- [PROBLEM REQUIREMENTS]: Your answer should reproduce the full set of records exactly as given.

Data excerpts
━━━━━━━━━━━━━━━━━━━━
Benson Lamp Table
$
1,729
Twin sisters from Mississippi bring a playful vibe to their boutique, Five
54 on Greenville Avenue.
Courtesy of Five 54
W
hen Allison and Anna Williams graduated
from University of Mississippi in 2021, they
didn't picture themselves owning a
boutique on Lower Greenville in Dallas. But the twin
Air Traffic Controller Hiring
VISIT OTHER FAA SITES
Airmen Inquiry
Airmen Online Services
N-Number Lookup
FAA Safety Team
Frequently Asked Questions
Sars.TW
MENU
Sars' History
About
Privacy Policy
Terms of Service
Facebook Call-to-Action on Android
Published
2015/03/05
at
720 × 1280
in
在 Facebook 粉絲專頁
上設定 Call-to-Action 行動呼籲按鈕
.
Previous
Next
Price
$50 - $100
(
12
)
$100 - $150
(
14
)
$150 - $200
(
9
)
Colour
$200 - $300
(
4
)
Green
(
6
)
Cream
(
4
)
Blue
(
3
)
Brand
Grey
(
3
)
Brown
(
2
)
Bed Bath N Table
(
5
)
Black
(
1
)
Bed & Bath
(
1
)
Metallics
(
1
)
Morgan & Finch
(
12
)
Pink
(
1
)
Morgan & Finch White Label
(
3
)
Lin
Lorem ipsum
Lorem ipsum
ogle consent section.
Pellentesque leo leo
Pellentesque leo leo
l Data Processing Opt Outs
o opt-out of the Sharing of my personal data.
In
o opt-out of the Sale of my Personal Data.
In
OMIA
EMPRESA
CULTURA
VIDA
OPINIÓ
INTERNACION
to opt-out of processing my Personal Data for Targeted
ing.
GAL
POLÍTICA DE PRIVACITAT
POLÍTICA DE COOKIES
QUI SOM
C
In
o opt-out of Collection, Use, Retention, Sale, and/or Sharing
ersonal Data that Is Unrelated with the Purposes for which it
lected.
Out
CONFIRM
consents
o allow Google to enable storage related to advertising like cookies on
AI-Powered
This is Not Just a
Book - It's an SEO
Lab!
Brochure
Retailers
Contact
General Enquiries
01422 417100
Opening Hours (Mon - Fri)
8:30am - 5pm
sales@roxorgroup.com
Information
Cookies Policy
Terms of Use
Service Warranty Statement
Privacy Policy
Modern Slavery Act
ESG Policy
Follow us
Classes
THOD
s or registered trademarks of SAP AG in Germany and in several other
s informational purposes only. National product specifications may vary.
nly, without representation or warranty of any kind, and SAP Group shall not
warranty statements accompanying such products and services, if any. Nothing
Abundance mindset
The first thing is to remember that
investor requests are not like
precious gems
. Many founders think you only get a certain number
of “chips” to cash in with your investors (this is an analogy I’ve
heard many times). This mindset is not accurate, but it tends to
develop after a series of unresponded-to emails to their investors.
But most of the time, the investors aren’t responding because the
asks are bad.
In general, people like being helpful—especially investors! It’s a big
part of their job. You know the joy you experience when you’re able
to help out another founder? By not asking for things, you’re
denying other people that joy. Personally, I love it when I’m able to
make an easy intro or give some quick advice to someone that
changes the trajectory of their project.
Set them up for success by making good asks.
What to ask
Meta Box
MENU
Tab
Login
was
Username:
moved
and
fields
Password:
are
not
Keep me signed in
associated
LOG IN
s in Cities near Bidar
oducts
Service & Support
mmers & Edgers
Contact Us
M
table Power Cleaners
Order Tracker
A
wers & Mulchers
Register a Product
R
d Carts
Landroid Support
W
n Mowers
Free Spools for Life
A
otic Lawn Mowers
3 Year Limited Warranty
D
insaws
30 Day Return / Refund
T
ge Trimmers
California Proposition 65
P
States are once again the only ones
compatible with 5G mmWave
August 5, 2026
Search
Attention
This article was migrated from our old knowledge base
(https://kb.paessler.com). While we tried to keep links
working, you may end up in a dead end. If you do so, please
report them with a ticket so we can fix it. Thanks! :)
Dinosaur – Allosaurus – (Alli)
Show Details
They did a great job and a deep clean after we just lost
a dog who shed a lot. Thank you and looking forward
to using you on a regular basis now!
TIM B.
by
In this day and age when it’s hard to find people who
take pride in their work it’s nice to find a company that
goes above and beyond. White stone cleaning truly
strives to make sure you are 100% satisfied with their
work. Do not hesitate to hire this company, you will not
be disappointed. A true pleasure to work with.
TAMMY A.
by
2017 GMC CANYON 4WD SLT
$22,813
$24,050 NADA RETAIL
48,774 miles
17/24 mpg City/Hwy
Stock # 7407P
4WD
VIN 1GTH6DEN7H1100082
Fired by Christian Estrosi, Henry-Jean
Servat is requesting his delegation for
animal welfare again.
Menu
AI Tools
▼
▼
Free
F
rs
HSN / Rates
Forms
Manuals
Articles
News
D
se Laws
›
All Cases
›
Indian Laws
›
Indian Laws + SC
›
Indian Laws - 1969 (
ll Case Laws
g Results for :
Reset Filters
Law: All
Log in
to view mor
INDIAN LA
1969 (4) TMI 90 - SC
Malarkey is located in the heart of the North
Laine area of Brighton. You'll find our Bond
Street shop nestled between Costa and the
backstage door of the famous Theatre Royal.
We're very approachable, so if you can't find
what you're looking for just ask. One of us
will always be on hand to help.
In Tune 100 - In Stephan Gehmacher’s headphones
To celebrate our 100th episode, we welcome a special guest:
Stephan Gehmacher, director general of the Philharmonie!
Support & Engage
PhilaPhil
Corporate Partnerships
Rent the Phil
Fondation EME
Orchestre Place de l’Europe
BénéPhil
━━━━━━━━━━━━━━━━━━━━
- [SOLUTION TO THIS PROBLEM]:
Benson Lamp Table
$
1,729
Twin sisters from Mississippi bring a playful vibe to their boutique, Five
54 on Greenville Avenue.
Courtesy of Five 54
W
hen Allison and Anna Williams graduated
from University of Mississippi in 2021, they
didn't picture themselves owning a
boutique on Lower Greenville in Dallas. But the twin
Air Traffic Controller Hiring
VISIT OTHER FAA SITES
Airmen Inquiry
Airmen Online Services
N-Number Lookup
FAA Safety Team
Frequently Asked Questions
Sars.TW
MENU
Sars' History
About
Privacy Policy
Terms of Service
Facebook Call-to-Action on Android
Published
2015/03/05
at
720 × 1280
in
在 Facebook 粉絲專頁
上設定 Call-to-Action 行動呼籲按鈕
.
Previous
Next
Price
$50 - $100
(
12
)
$100 - $150
(
14
)
$150 - $200
(
9
)
Colour
$200 - $300
(
4
)
Green
(
6
)
Cream
(
4
)
Blue
(
3
)
Brand
Grey
(
3
)
Brown
(
2
)
Bed Bath N Table
(
5
)
Black
(
1
)
Bed & Bath
(
1
)
Metallics
(
1
)
Morgan & Finch
(
12
)
Pink
(
1
)
Morgan & Finch White Label
(
3
)
Lin
Lorem ipsum
Lorem ipsum
ogle consent section.
Pellentesque leo leo
Pellentesque leo leo
l Data Processing Opt Outs
o opt-out of the Sharing of my personal data.
In
o opt-out of the Sale of my Personal Data.
In
OMIA
EMPRESA
CULTURA
VIDA
OPINIÓ
INTERNACION
to opt-out of processing my Personal Data for Targeted
ing.
GAL
POLÍTICA DE PRIVACITAT
POLÍTICA DE COOKIES
QUI SOM
C
In
o opt-out of Collection, Use, Retention, Sale, and/or Sharing
ersonal Data that Is Unrelated with the Purposes for which it
lected.
Out
CONFIRM
consents
o allow Google to enable storage related to advertising like cookies on
AI-Powered
This is Not Just a
Book - It's an SEO
Lab!
Brochure
Retailers
Contact
General Enquiries
01422 417100
Opening Hours (Mon - Fri)
8:30am - 5pm
sales@roxorgroup.com
Information
Cookies Policy
Terms of Use
Service Warranty Statement
Privacy Policy
Modern Slavery Act
ESG Policy
Follow us
Classes
THOD
s or registered trademarks of SAP AG in Germany and in several other
s informational purposes only. National product specifications may vary.
nly, without representation or warranty of any kind, and SAP Group shall not
warranty statements accompanying such products and services, if any. Nothing
Abundance mindset
The first thing is to remember that
investor requests are not like
precious gems
. Many founders think you only get a certain number
of “chips” to cash in with your investors (this is an analogy I’ve
heard many times). This mindset is not accurate, but it tends to
develop after a series of unresponded-to emails to their investors.
But most of the time, the investors aren’t responding because the
asks are bad.
In general, people like being helpful—especially investors! It’s a big
part of their job. You know the joy you experience when you’re able
to help out another founder? By not asking for things, you’re
denying other people that joy. Personally, I love it when I’m able to
make an easy intro or give some quick advice to someone that
changes the trajectory of their project.
Set them up for success by making good asks.
What to ask
Meta Box
MENU
Tab
Login
was
Username:
moved
and
fields
Password:
are
not
Keep me signed in
associated
LOG IN
s in Cities near Bidar
oducts
Service & Support
mmers & Edgers
Contact Us
M
table Power Cleaners
Order Tracker
A
wers & Mulchers
Register a Product
R
d Carts
Landroid Support
W
n Mowers
Free Spools for Life
A
otic Lawn Mowers
3 Year Limited Warranty
D
insaws
30 Day Return / Refund
T
ge Trimmers
California Proposition 65
P
States are once again the only ones
compatible with 5G mmWave
August 5, 2026
Search
Attention
This article was migrated from our old knowledge base
(https://kb.paessler.com). While we tried to keep links
working, you may end up in a dead end. If you do so, please
report them with a ticket so we can fix it. Thanks! :)
Dinosaur – Allosaurus – (Alli)
Show Details
They did a great job and a deep clean after we just lost
a dog who shed a lot. Thank you and looking forward
to using you on a regular basis now!
TIM B.
by
In this day and age when it’s hard to find people who
take pride in their work it’s nice to find a company that
goes above and beyond. White stone cleaning truly
strives to make sure you are 100% satisfied with their
work. Do not hesitate to hire this company, you will not
be disappointed. A true pleasure to work with.
TAMMY A.
by
2017 GMC CANYON 4WD SLT
$22,813
$24,050 NADA RETAIL
48,774 miles
17/24 mpg City/Hwy
Stock # 7407P
4WD
VIN 1GTH6DEN7H1100082
Fired by Christian Estrosi, Henry-Jean
Servat is requesting his delegation for
animal welfare again.
Menu
AI Tools
▼
▼
Free
F
rs
HSN / Rates
Forms
Manuals
Articles
News
D
se Laws
›
All Cases
›
Indian Laws
›
Indian Laws + SC
›
Indian Laws - 1969 (
ll Case Laws
g Results for :
Reset Filters
Law: All
Log in
to view mor
INDIAN LA
1969 (4) TMI 90 - SC
Malarkey is located in the heart of the North
Laine area of Brighton. You'll find our Bond
Street shop nestled between Costa and the
backstage door of the famous Theatre Royal.
We're very approachable, so if you can't find
what you're looking for just ask. One of us
will always be on hand to help.
In Tune 100 - In Stephan Gehmacher’s headphones
To celebrate our 100th episode, we welcome a special guest:
Stephan Gehmacher, director general of the Philharmonie!
Support & Engage
PhilaPhil
Corporate Partnerships
Rent the Phil
Fondation EME
Orchestre Place de l’Europe
BénéPhil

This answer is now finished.